夏休みが明けてすぐの席替えで、縦七席のうちの前から六番目、つまり後ろから二番目という、比較的後方の座標に位置する席が僕の定位置となった。夏休み前にも一度、席替えはあったのだが、入学以来前方の席だった。後ろだとこんなにも教室内の様子が分かるのか。これからは人間観察でもしようかな。
「おっけー。今日もみんないるね」
今日も一人の欠席もないようだった。うちのクラスには遅刻する人はいても、欠席は滅多にない。それを当然とするか否かはクラスや学校にも依るだろうが、僕の印象としては、みんな意外と真面目だな、といったところか。
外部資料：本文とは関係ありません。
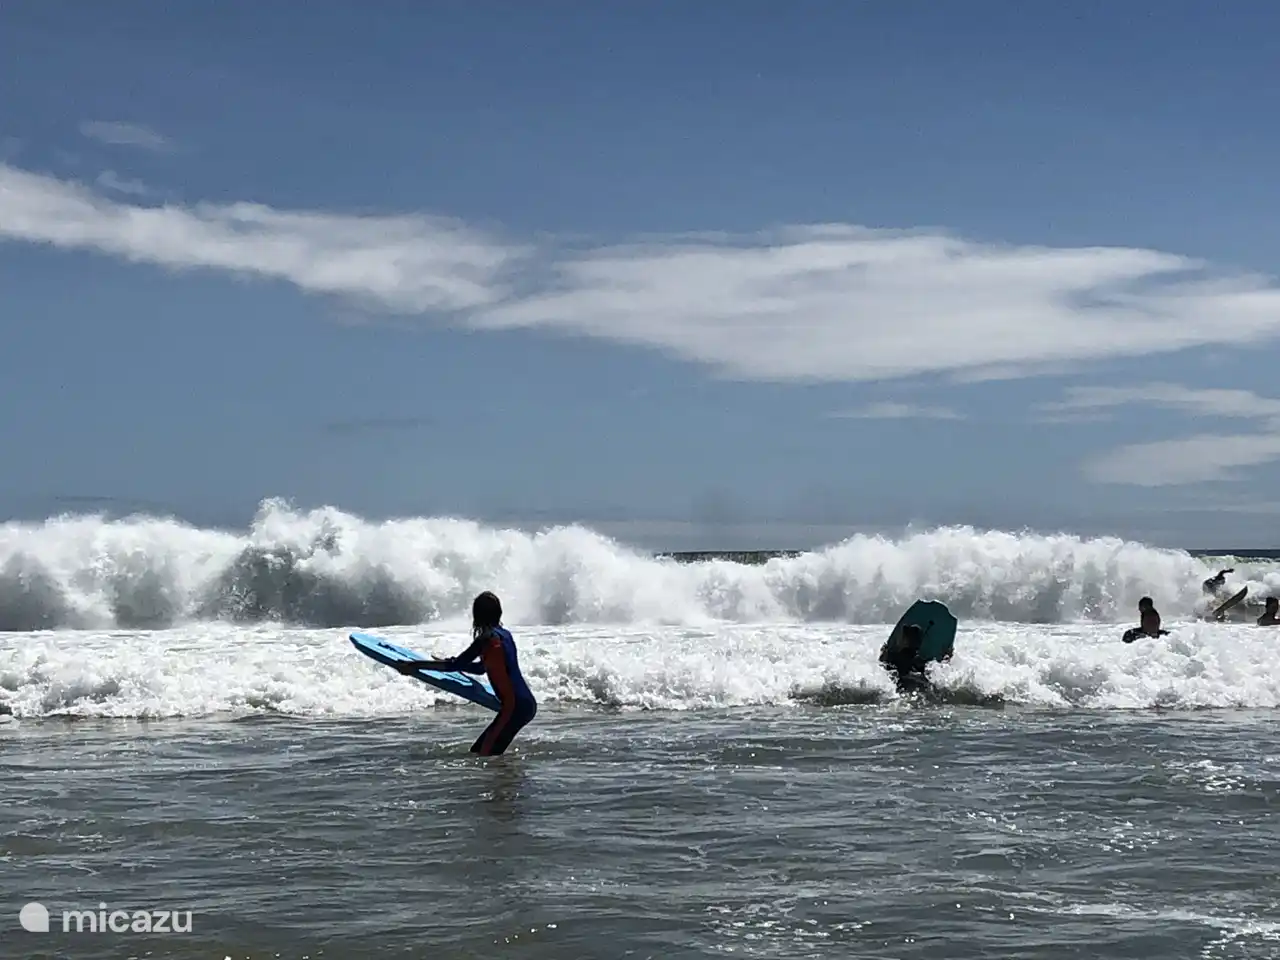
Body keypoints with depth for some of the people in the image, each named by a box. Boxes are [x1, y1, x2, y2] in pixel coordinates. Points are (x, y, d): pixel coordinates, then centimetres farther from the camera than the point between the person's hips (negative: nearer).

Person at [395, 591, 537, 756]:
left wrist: (415, 666, -7)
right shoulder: (504, 634, 16)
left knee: (485, 754, -12)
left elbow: (455, 665, -12)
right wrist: (451, 664, 35)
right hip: (527, 703, 9)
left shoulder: (487, 639, -11)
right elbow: (481, 668, 29)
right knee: (478, 751, 14)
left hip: (514, 706, -9)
「今日も特に連絡事項はない。あ、嘘うそ、ごめん、一つだけあったわ。もう文化祭まで一ヶ月切ったからね。そろそろ準備始めようと思う。文化祭実行委員は誰だっけ?」
美月先生は、教師がよく持っている黒いバインダーのようなファイルのようなものに綴じられた紙をぺらぺら捲りながら、メモでも探しているようだ。
うん? ちょっと待て、文化祭実行委員は、確か──
「あぁ、神海と鬼島だったな。帰りのショートでうちのクラスでなにするかだけ決めるから、その時はよろしく。じゃ、朝のショートはこれで終わり」
黒いやつをパタンと畳むと、後ろで一つ縛りにした長い髪を揺らしながら、美月先生は教室を後にした。